> _Exercise requirements_
Could you retype the material, starting at its first line and ending with the line holding "The next section", and keep the pictures out?

┌─ Working data

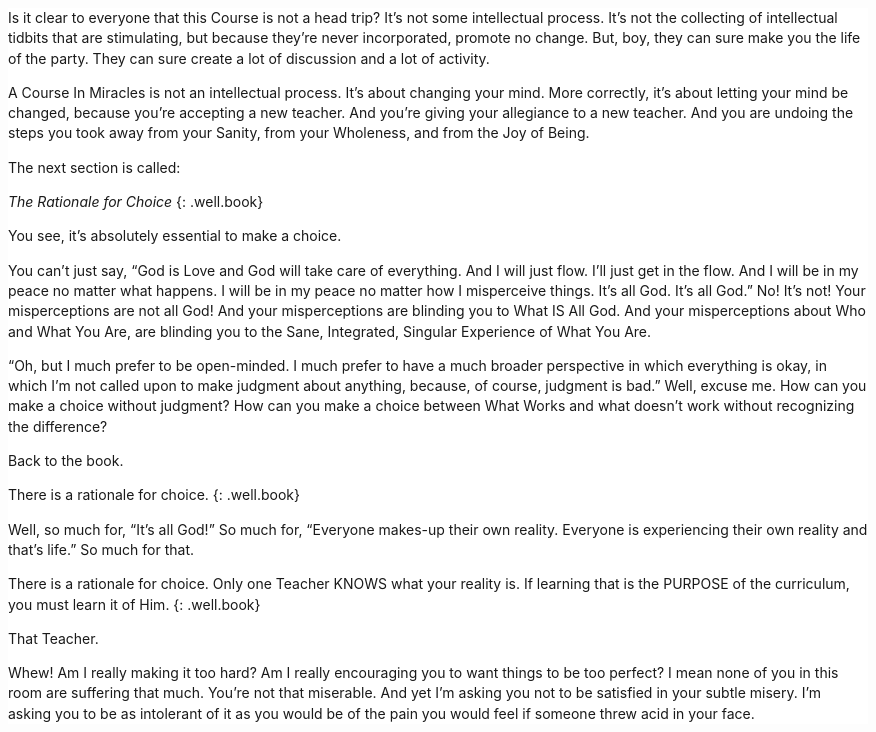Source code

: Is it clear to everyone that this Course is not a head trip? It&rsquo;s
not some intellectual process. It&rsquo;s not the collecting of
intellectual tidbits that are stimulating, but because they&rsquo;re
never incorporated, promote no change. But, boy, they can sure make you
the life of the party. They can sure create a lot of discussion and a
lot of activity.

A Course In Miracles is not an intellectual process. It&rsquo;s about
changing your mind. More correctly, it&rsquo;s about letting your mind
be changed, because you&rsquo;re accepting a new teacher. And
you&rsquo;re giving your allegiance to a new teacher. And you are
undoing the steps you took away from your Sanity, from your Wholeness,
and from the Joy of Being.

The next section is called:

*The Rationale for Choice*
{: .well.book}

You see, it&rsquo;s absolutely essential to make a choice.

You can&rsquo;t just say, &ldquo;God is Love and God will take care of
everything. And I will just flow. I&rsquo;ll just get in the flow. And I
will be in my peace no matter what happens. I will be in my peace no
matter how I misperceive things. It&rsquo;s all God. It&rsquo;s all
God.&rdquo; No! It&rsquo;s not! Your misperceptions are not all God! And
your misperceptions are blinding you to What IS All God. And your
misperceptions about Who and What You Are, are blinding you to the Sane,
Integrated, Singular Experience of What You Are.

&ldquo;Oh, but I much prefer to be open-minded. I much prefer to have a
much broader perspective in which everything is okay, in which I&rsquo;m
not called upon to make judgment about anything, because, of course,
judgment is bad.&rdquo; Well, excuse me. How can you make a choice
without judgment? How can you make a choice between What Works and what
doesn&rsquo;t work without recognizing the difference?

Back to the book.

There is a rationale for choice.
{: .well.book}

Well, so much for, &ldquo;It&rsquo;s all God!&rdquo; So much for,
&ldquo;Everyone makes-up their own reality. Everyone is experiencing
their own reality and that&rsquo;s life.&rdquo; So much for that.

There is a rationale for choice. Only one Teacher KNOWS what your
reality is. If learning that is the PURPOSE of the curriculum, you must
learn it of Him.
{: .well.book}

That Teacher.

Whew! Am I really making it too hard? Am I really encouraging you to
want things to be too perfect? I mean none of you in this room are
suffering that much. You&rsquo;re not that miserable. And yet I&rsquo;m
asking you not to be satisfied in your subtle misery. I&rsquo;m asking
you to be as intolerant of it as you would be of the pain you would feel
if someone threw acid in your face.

└─

> _Reply_
Source code

: Is it clear to everyone that this Course is not a head trip? It&rsquo;s
not some intellectual process. It&rsquo;s not the collecting of
intellectual tidbits that are stimulating, but because they&rsquo;re
never incorporated, promote no change. But, boy, they can sure make you
the life of the party. They can sure create a lot of discussion and a
lot of activity.

A Course In Miracles is not an intellectual process. It&rsquo;s about
changing your mind. More correctly, it&rsquo;s about letting your mind
be changed, because you&rsquo;re accepting a new teacher. And
you&rsquo;re giving your allegiance to a new teacher. And you are
undoing the steps you took away from your Sanity, from your Wholeness,
and from the Joy of Being.

The next section is called:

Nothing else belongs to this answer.